Fils de parents juifs immigrants établis aux Etats-Unis (sa mère vient de Pologne et son père de Russie), le jeune Samuel Fuller devient journaliste criminel à New York à l’âge de 17 ans. Il développe, grâce à cette activité, son intérêt pour les histoires sordides et ses aptitudes rédactionnelles. Féru d’écriture, il rédige des nouvelles, des romans et collabore même à des scénarios. Lorsque la Seconde Guerre mondiale éclate, il est mobilisé dans l’armée américaine et participe notamment aux débarquements en Afrique du nord, en Sicile et en Normandie… Ainsi qu’à la libération d’un camp de concentration. A son retour, il n’est plus le même homme. Cette expérience de guerre aussi longue qu’intense se ressentira dans plusieurs de ses films : Fuller est un cinéaste de la violence, qui ne rechigne pas à explorer les côtés les plus sombres de l’humanité, que ce soit sur les champs de bataille ou ailleurs.
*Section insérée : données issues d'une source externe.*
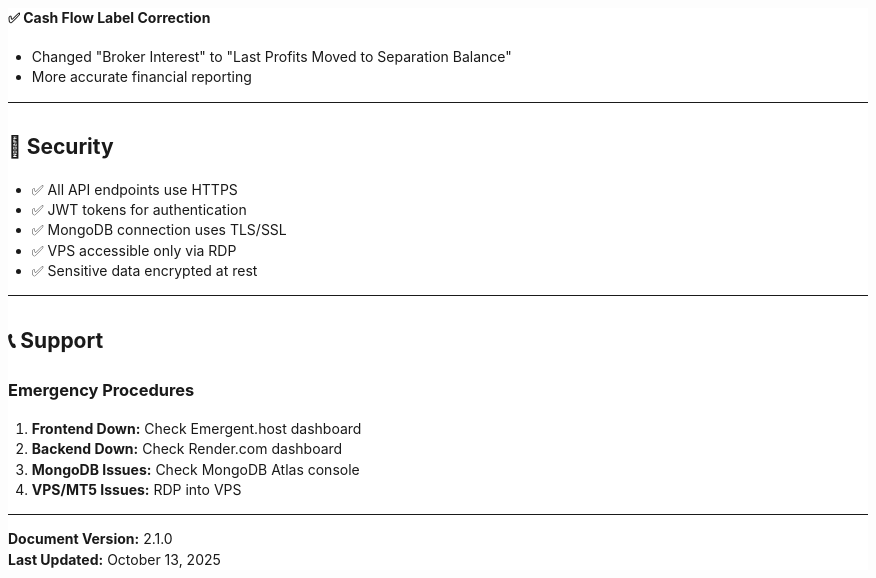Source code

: #### ✅ Cash Flow Label Correction
- Changed "Broker Interest" to "Last Profits Moved to Separation Balance"
- More accurate financial reporting

---

## 🔐 Security

- ✅ All API endpoints use HTTPS
- ✅ JWT tokens for authentication
- ✅ MongoDB connection uses TLS/SSL
- ✅ VPS accessible only via RDP
- ✅ Sensitive data encrypted at rest

---

## 📞 Support

### Emergency Procedures
1. **Frontend Down:** Check Emergent.host dashboard
2. **Backend Down:** Check Render.com dashboard
3. **MongoDB Issues:** Check MongoDB Atlas console
4. **VPS/MT5 Issues:** RDP into VPS

---

**Document Version:** 2.1.0  
**Last Updated:** October 13, 2025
Au lendemain de la guerre, et après avoir participé à l’écriture de plusieurs scénarios (Marge d'erreur d’Otto Preminger, Jenny femme marquée de Douglas Sirk, etc.), Fuller se lance dans la mise en scène, avec J'ai tué Jesse James en 1949. Dès ce premier film, le côté non conventionnel et indépendant du cinéaste s’affirme : Jesse James y est davantage représenté comme un tueur sans pitié que comme un hors la loi charismatique… Ce qui est révélateur de sa volonté à contourner les traditionnels dogmes hollywoodiens : Fuller est un homme en colère. Pas question pour lui de se plier aux exigences des studios. Le cinéaste est parfaitement conscient de horreurs dont l’être humain peut être capable, et le cinéma constitue pour lui un bon moyen d’en rendre compte.
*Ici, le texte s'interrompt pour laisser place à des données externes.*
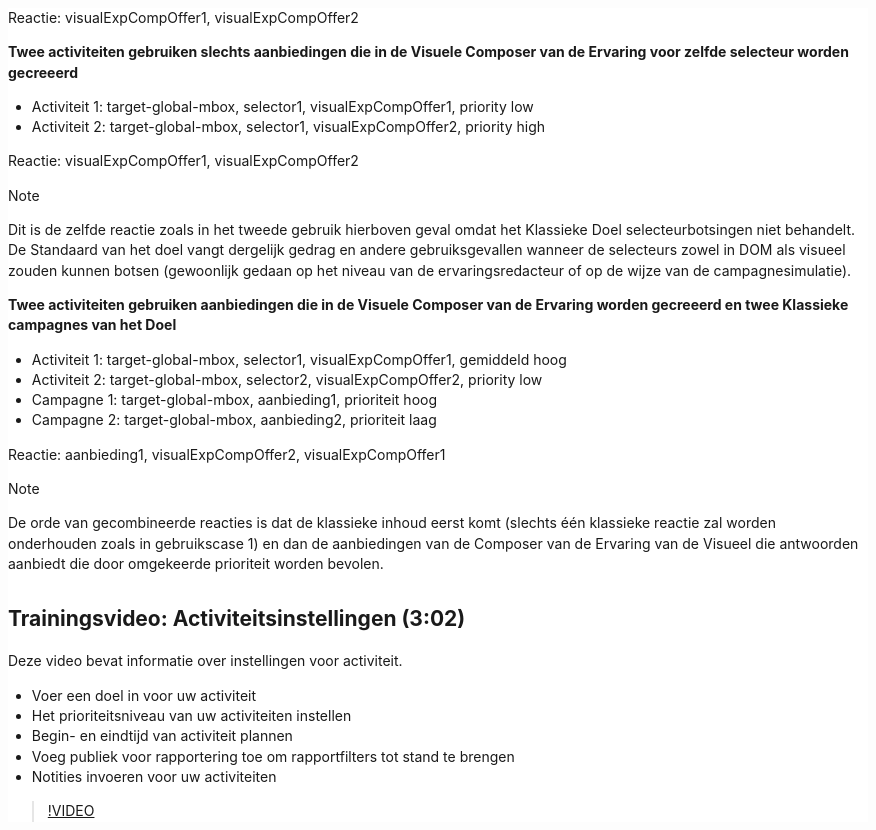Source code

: Reactie: visualExpCompOffer1, visualExpCompOffer2

**Twee activiteiten gebruiken slechts aanbiedingen die in de Visuele Composer van de Ervaring voor zelfde selecteur worden gecreeerd**

* Activiteit 1: target-global-mbox, selector1, visualExpCompOffer1, priority low
* Activiteit 2: target-global-mbox, selector1, visualExpCompOffer2, priority high

Reactie: visualExpCompOffer1, visualExpCompOffer2

>[!NOTE]
>
>Dit is de zelfde reactie zoals in het tweede gebruik hierboven geval omdat het Klassieke Doel selecteurbotsingen niet behandelt. De Standaard van het doel vangt dergelijk gedrag en andere gebruiksgevallen wanneer de selecteurs zowel in DOM als visueel zouden kunnen botsen (gewoonlijk gedaan op het niveau van de ervaringsredacteur of op de wijze van de campagnesimulatie).

**Twee activiteiten gebruiken aanbiedingen die in de Visuele Composer van de Ervaring worden gecreeerd en twee Klassieke campagnes van het Doel**

* Activiteit 1: target-global-mbox, selector1, visualExpCompOffer1, gemiddeld hoog
* Activiteit 2: target-global-mbox, selector2, visualExpCompOffer2, priority low
* Campagne 1: target-global-mbox, aanbieding1, prioriteit hoog
* Campagne 2: target-global-mbox, aanbieding2, prioriteit laag

Reactie: aanbieding1, visualExpCompOffer2, visualExpCompOffer1

>[!NOTE]
>
>De orde van gecombineerde reacties is dat de klassieke inhoud eerst komt (slechts één klassieke reactie zal worden onderhouden zoals in gebruikscase 1) en dan de aanbiedingen van de Composer van de Ervaring van de Visueel die antwoorden aanbiedt die door omgekeerde prioriteit worden bevolen.

## Trainingsvideo: Activiteitsinstellingen (3:02)

Deze video bevat informatie over instellingen voor activiteit.

* Voer een doel in voor uw activiteit
* Het prioriteitsniveau van uw activiteiten instellen
* Begin- en eindtijd van activiteit plannen
* Voeg publiek voor rapportering toe om rapportfilters tot stand te brengen
* Notities invoeren voor uw activiteiten

>[!VIDEO](https://video.tv.adobe.com/v/17381)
Il poursuit avec les films de guerre J'ai vécu l'enfer de Corée (1951) et Baïonnette au canon (id.), puis Violences a Park Row (1952), s’inspirant de sa réelle expérience de journaliste. S’en suivent le film noir d’espionnage Le Port de la drogue (1953) avec Richard Widmark et le thriller La Maison de bambou (1955) tourné au Japon. Anticonformiste, Fuller continue de dynamiter les habituels codes du cinéma : Le Jugement des flèches (1957) se centre sur un sudiste prenant le parti des Indiens, tandis que dans Quarante tueurs (1957), une femme prend la tête d’une redoutable bande de criminels. En 1963, c’est à l’institution hospitalière qu’il s’attaque, avec Shock Corridor, considéré comme l’un de ses meilleurs films. Ce dernier suit la descente aux enfers d’un journaliste volontairement incarcéré au sein d’un hôpital psychiatrique pour enquêter sur un meurtre.
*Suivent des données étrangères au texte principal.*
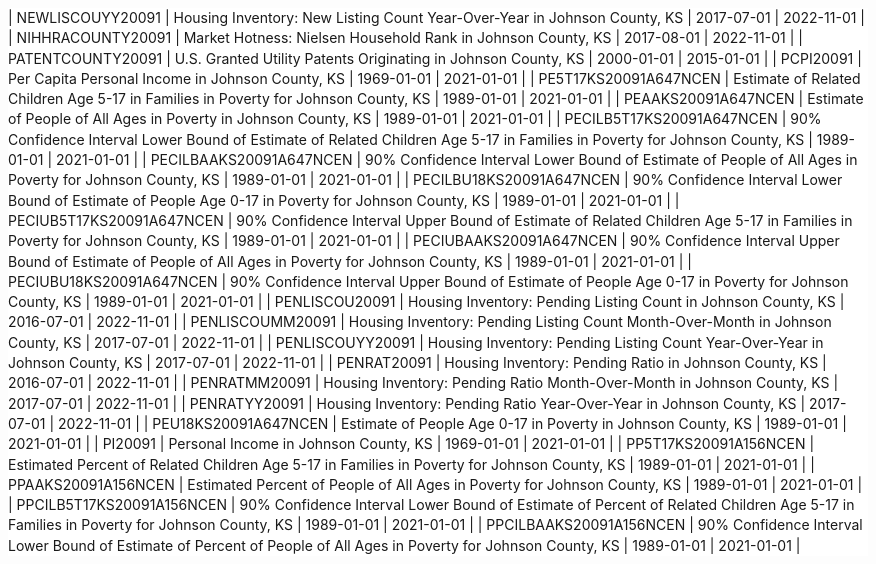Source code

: | NEWLISCOUYY20091          | Housing Inventory: New Listing Count Year-Over-Year in Johnson County, KS                                                                                                   | 2017-07-01          | 2022-11-01        |
| NIHHRACOUNTY20091         | Market Hotness: Nielsen Household Rank in Johnson County, KS                                                                                                                | 2017-08-01          | 2022-11-01        |
| PATENTCOUNTY20091         | U.S. Granted Utility Patents Originating in Johnson County, KS                                                                                                              | 2000-01-01          | 2015-01-01        |
| PCPI20091                 | Per Capita Personal Income in Johnson County, KS                                                                                                                            | 1969-01-01          | 2021-01-01        |
| PE5T17KS20091A647NCEN     | Estimate of Related Children Age 5-17 in Families in Poverty for Johnson County, KS                                                                                         | 1989-01-01          | 2021-01-01        |
| PEAAKS20091A647NCEN       | Estimate of People of All Ages in Poverty in Johnson County, KS                                                                                                             | 1989-01-01          | 2021-01-01        |
| PECILB5T17KS20091A647NCEN | 90% Confidence Interval Lower Bound of Estimate of Related Children Age 5-17 in Families in Poverty for Johnson County, KS                                                  | 1989-01-01          | 2021-01-01        |
| PECILBAAKS20091A647NCEN   | 90% Confidence Interval Lower Bound of Estimate of People of All Ages in Poverty for Johnson County, KS                                                                     | 1989-01-01          | 2021-01-01        |
| PECILBU18KS20091A647NCEN  | 90% Confidence Interval Lower Bound of Estimate of People Age 0-17 in Poverty for Johnson County, KS                                                                        | 1989-01-01          | 2021-01-01        |
| PECIUB5T17KS20091A647NCEN | 90% Confidence Interval Upper Bound of Estimate of Related Children Age 5-17 in Families in Poverty for Johnson County, KS                                                  | 1989-01-01          | 2021-01-01        |
| PECIUBAAKS20091A647NCEN   | 90% Confidence Interval Upper Bound of Estimate of People of All Ages in Poverty for Johnson County, KS                                                                     | 1989-01-01          | 2021-01-01        |
| PECIUBU18KS20091A647NCEN  | 90% Confidence Interval Upper Bound of Estimate of People Age 0-17 in Poverty for Johnson County, KS                                                                        | 1989-01-01          | 2021-01-01        |
| PENLISCOU20091            | Housing Inventory: Pending Listing Count in Johnson County, KS                                                                                                              | 2016-07-01          | 2022-11-01        |
| PENLISCOUMM20091          | Housing Inventory: Pending Listing Count Month-Over-Month in Johnson County, KS                                                                                             | 2017-07-01          | 2022-11-01        |
| PENLISCOUYY20091          | Housing Inventory: Pending Listing Count Year-Over-Year in Johnson County, KS                                                                                               | 2017-07-01          | 2022-11-01        |
| PENRAT20091               | Housing Inventory: Pending Ratio in Johnson County, KS                                                                                                                      | 2016-07-01          | 2022-11-01        |
| PENRATMM20091             | Housing Inventory: Pending Ratio Month-Over-Month in Johnson County, KS                                                                                                     | 2017-07-01          | 2022-11-01        |
| PENRATYY20091             | Housing Inventory: Pending Ratio Year-Over-Year in Johnson County, KS                                                                                                       | 2017-07-01          | 2022-11-01        |
| PEU18KS20091A647NCEN      | Estimate of People Age 0-17 in Poverty in Johnson County, KS                                                                                                                | 1989-01-01          | 2021-01-01        |
| PI20091                   | Personal Income in Johnson County, KS                                                                                                                                       | 1969-01-01          | 2021-01-01        |
| PP5T17KS20091A156NCEN     | Estimated Percent of Related Children Age 5-17 in Families in Poverty for Johnson County, KS                                                                                | 1989-01-01          | 2021-01-01        |
| PPAAKS20091A156NCEN       | Estimated Percent of People of All Ages in Poverty for Johnson County, KS                                                                                                   | 1989-01-01          | 2021-01-01        |
| PPCILB5T17KS20091A156NCEN | 90% Confidence Interval Lower Bound of Estimate of Percent of Related Children Age 5-17 in Families in Poverty for Johnson County, KS                                       | 1989-01-01          | 2021-01-01        |
| PPCILBAAKS20091A156NCEN   | 90% Confidence Interval Lower Bound of Estimate of Percent of People of All Ages in Poverty for Johnson County, KS                                                          | 1989-01-01          | 2021-01-01        |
Sa volonté de représenter la violence la plus dérangeante en cherchant constamment à contrôler tous les aspects de ses films (production, scénario, dialogues, etc.), a des conséquences : il se met plusieurs personnes à dos, et - parce qu’il produit lui-même plusieurs de ses films à partir 1957, date où il quitte la Fox -, se retrouve en grandes difficultés financières. Il réalise donc de moins en moins. Dès 1965, il interprète même des personnages secondaires sous la houlette de jeunes réalisateurs prometteurs qui l’admirent, dont Jean-Luc Godard (Pierrot le Fou), Dennis Hopper (The Last Movie) ou Steven Spielberg (1941). En 1980, Fuller signe un autre chef-d’œuvre, le film de guerre Au-delà de la gloire, avec l’incontournable Lee Marvin dans le rôle principal (alors qu’il a pour habitude d’engager des acteurs peu connus). Là encore, le film - qu’il murit depuis des décennies - est fortement inspiré de son expérience de guerre. Malheureusement, "Au de-là de la gloire" est un échec au box-office.
Deux ans plus tard, il réalise le très controversé (et du coup très mal distribué) Dressé pour tuer produit par la Paramount, l’histoire d’un chien conditionné pour s’en prendre aux Noirs. Fuller y dénonce le racisme et la cruauté des hommes, même si certains y ont perçu le message inverse. Après ce fiasco commercial (son dernier film américain), Fuller se rend en France et y met en scène Les Voleurs de la nuit (1983), en compétition au festival de Berlin, et Sans espoir de retour (1988). Tous deux sont des adaptations de romans. Samuel Fuller met fin à sa carrière après avoir réalisé "La Madone et le dragon" et écrit "Girls in Prison", deux téléfilms. Il décède à Hollywood en 1997, laissant derrière lui une filmographie exemplaire, rendant compte d’un parcours placé sous le signe du sang et de la révolte.